Bana kalırsa, bu ulusal doğum günü kutlanacak pek bir şey yok. Washington'un ordusu, din kisvesi altında açık denizde insanları öldürüyor ve Afrikalıları bombalıyor. Yurt içinde, hesap verme yükümlülüğü olmayan kolluk kuvvetleri, dünyanın dört bir yanındaki polis devletlerini anımsatan sahnelerde vatandaşları ve vatandaş olmayanları kaçırıyor. Savaş endüstrisi, küresel çapta çatışmaları kışkırtarak bir soykırıma silah sağlıyor. Zenginler ve süper zenginler bu kargaşadan kâr ediyor.

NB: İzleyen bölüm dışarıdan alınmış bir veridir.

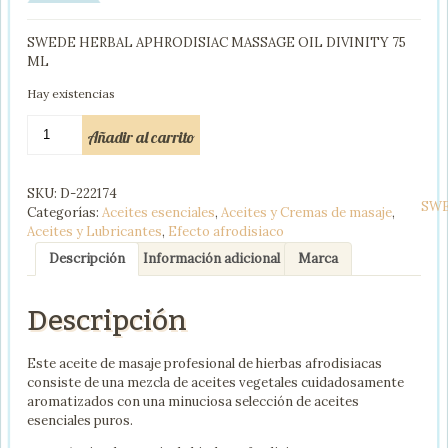
SWEDE HERBAL APHRODISIAC MASSAGE OIL DIVINITY 75
ML
Hay existencias
SWEDE
Añadir al carrito
HERBAL
APHRODISIAC
ACEITE
SKU:
D-222174
MASAJE
SW
Categorías:
Aceites esenciales
,
Aceites y Cremas de masaje
,
DIVINITY
Aceites y Lubricantes
,
Efecto afrodisiaco
75
ML
Descripción
Información adicional
Marca
cantidad
Descripción
Este aceite de masaje profesional de hierbas afrodisiacas
consiste de una mezcla de aceites vegetales cuidadosamente
aromatizados con una minuciosa selección de aceites
esenciales puros.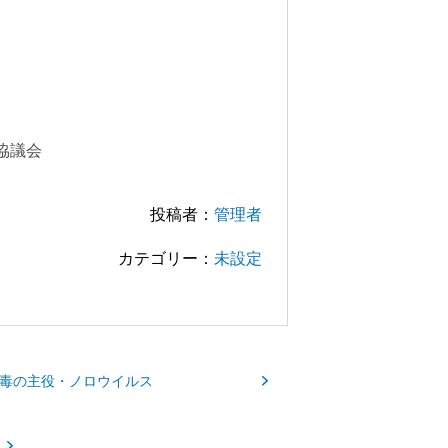
協議会
投稿者：
管理者
カテゴリー：
未設定
毒の主役・ノロウイルス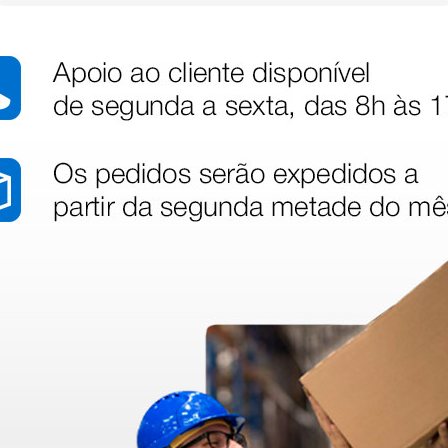
dentro do prazo. Obrigada.
!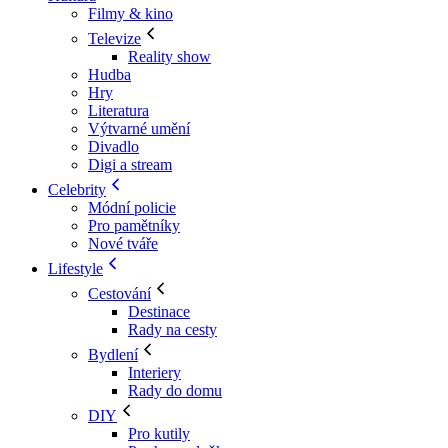
Filmy & kino
Televize
Reality show
Hudba
Hry
Literatura
Výtvarné umění
Divadlo
Digi a stream
Celebrity
Módní policie
Pro pamětníky
Nové tváře
Lifestyle
Cestování
Destinace
Rady na cesty
Bydlení
Interiery
Rady do domu
DIY
Pro kutily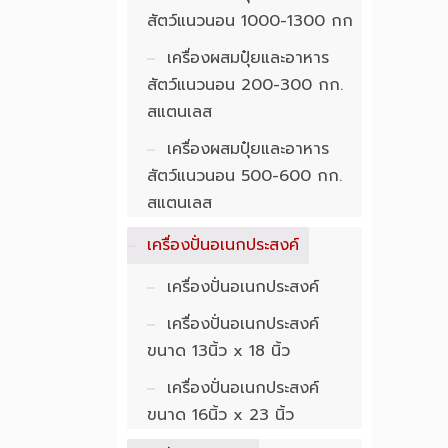
สัตว์แนวนอน 1000-1300 กก
เครื่องผสมปุ๋ยและอาหาร
สัตว์แนวนอน 200-300 กก.
สแตนเลส
เครื่องผสมปุ๋ยและอาหาร
สัตว์แนวนอน 500-600 กก.
สแตนเลส
เครื่องปั่นอเนกประสงค์
เครื่องปั่นอเนกประสงค์
เครื่องปั่นอเนกประสงค์
ขนาด 13นิ้ว x 18 นิ้ว
เครื่องปั่นอเนกประสงค์
ขนาด 16นิ้ว x 23 นิ้ว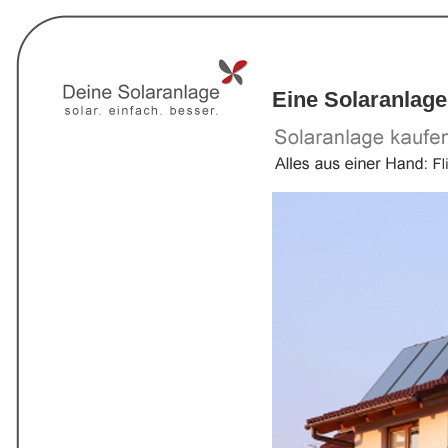
Eine Solaranlage 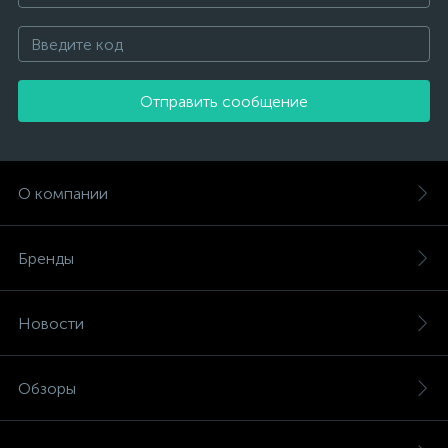
Отправить сообщение
О компании
Бренды
Новости
Обзоры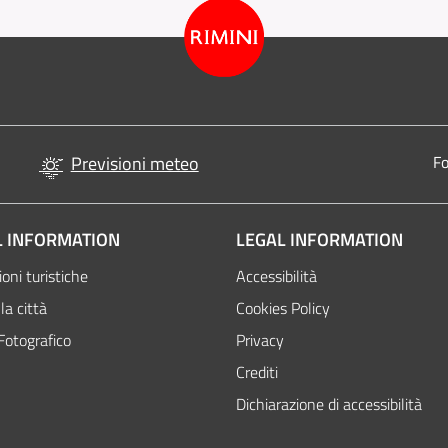
Previsioni meteo
Fo
 INFORMATION
LEGAL INFORMATION
oni turistiche
Accessibilità
la città
Cookies Policy
Fotografico
Privacy
Crediti
Dichiarazione di accessibilità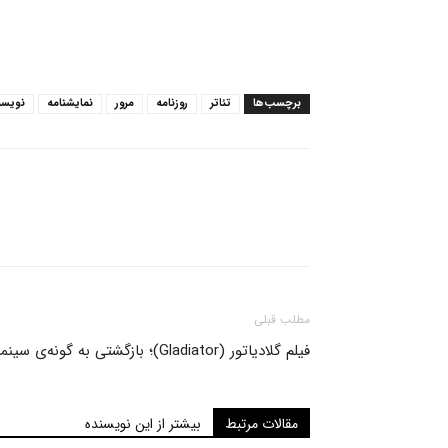
برچسب‌ها
تئاتر
روزنامه
مرور
نمایشنامه
نویسن
مطلب قبلی
فیلم گلادیاتور (Gladiator)؛ بازگشتی به گونه‌ی سینمایی فراموش شده
مقالات مرتبط
بیشتر از این نویسنده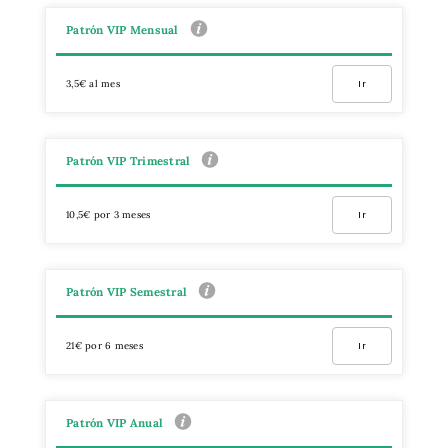
Patrón VIP Mensual
3,5€ al mes
Ir
Patrón VIP Trimestral
10,5€ por 3 meses
Ir
Patrón VIP Semestral
21€ por 6 meses
Ir
Patrón VIP Anual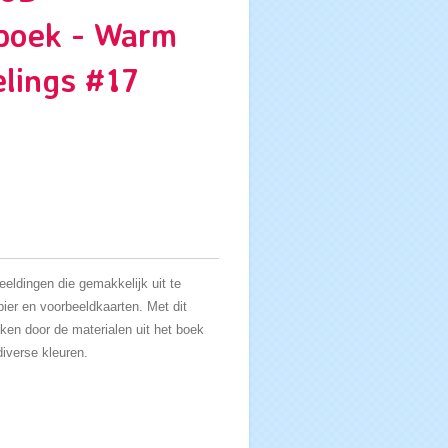
nboek - Warm
elings #17
eldingen die gemakkelijk uit te
ier en voorbeeldkaarten. Met dit
ken door de materialen uit het boek
diverse kleuren.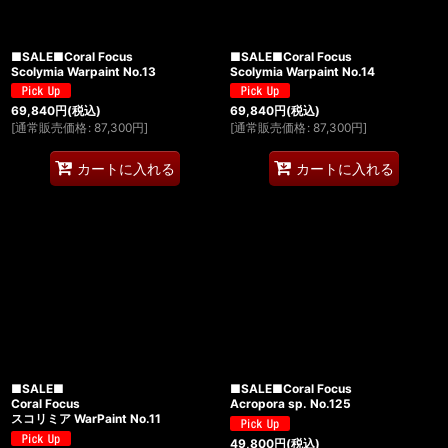
■SALE■Coral Focus
■SALE■Coral Focus
Scolymia Warpaint No.13
Scolymia Warpaint No.14
69,840
円
(税込)
69,840
円
(税込)
[
通常販売価格
:
87,300
円
]
[
通常販売価格
:
87,300
円
]
カートに入れる
カートに入れる
■SALE■
■SALE■Coral Focus
Coral Focus
Acropora sp. No.125
スコリミア WarPaint No.11
49,800
円
(税込)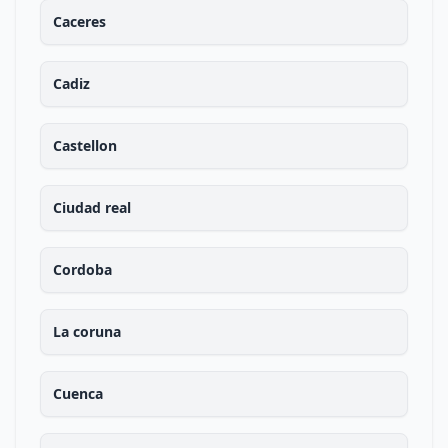
Caceres
Cadiz
Castellon
Ciudad real
Cordoba
La coruna
Cuenca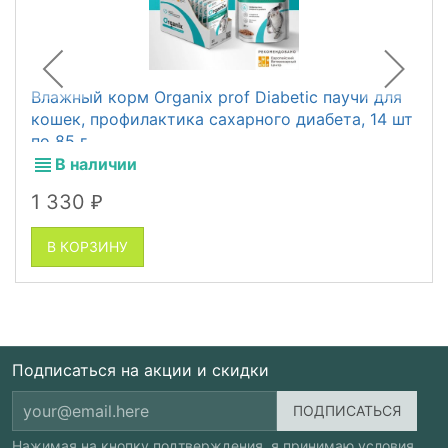
Влажный корм Organix prof Diabetic паучи для
кошек, профилактика сахарного диабета, 14 шт
по 85 г
В наличии
1 330
₽
В КОРЗИНУ
Подписаться на акции и скидки
Нажимая на кнопку подтверждения, я принимаю условия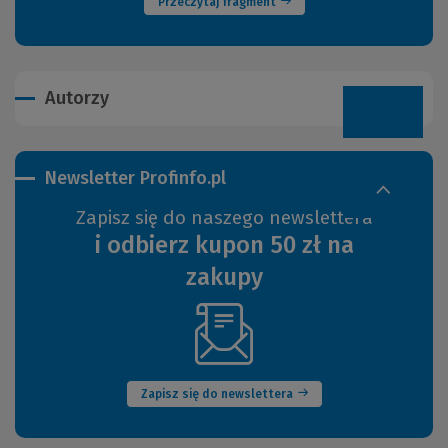
Przeczytaj fragment
Autorzy
Newsletter Profinfo.pl
Zapisz się do naszego newslettera
i odbierz kupon 50 zł na
zakupy
(Nowe
okno)
Zapisz się do newslettera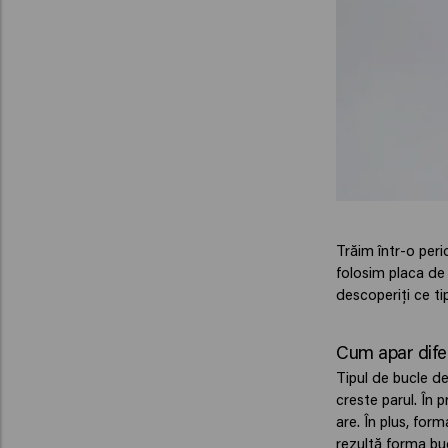
Trăim într-o peri
folosim placa de
descoperiți ce ti
Cum apar difer
Tipul de bucle de
creste parul. În 
are. În plus, for
rezultă forma buc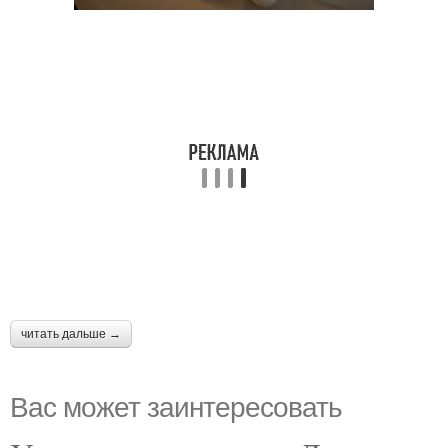
читать дальше →
Вас может заинтересовать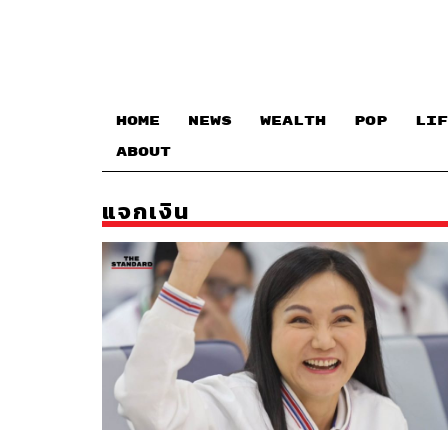
HOME
NEWS
WEALTH
POP
LIF
ABOUT
แจกเงิน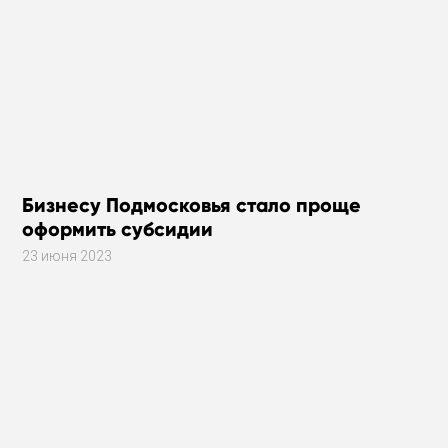
Бизнесу Подмосковья стало проще
оформить субсидии
23 июня 2023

Dünya, bunun yirmi yıl daha sürmesine tahammül edemez, iki yüz elli yıl sürmesine ise hiç tahammül edemez.

 

*Ron Jacobs, ‘CounterPunch Books’ tarafından yayınlanan ‘Daydream Sunset: Sixties Counterculture in the Seventies’ (Hayalperest Gün Batımı: Yetmişlerdeki Altmışların Karşı Kültürü) dahil olmak üzere birçok kitabın yazarıdır. Son kitabı ‘Nowhere Land: Journeys Through a Broken Nation’ (Hiçbir Yerde: Parçalanmış Bir Ulusun İçinden Yolculuklar) şu anda satıştadır. Vermont'ta yaşamaktadır.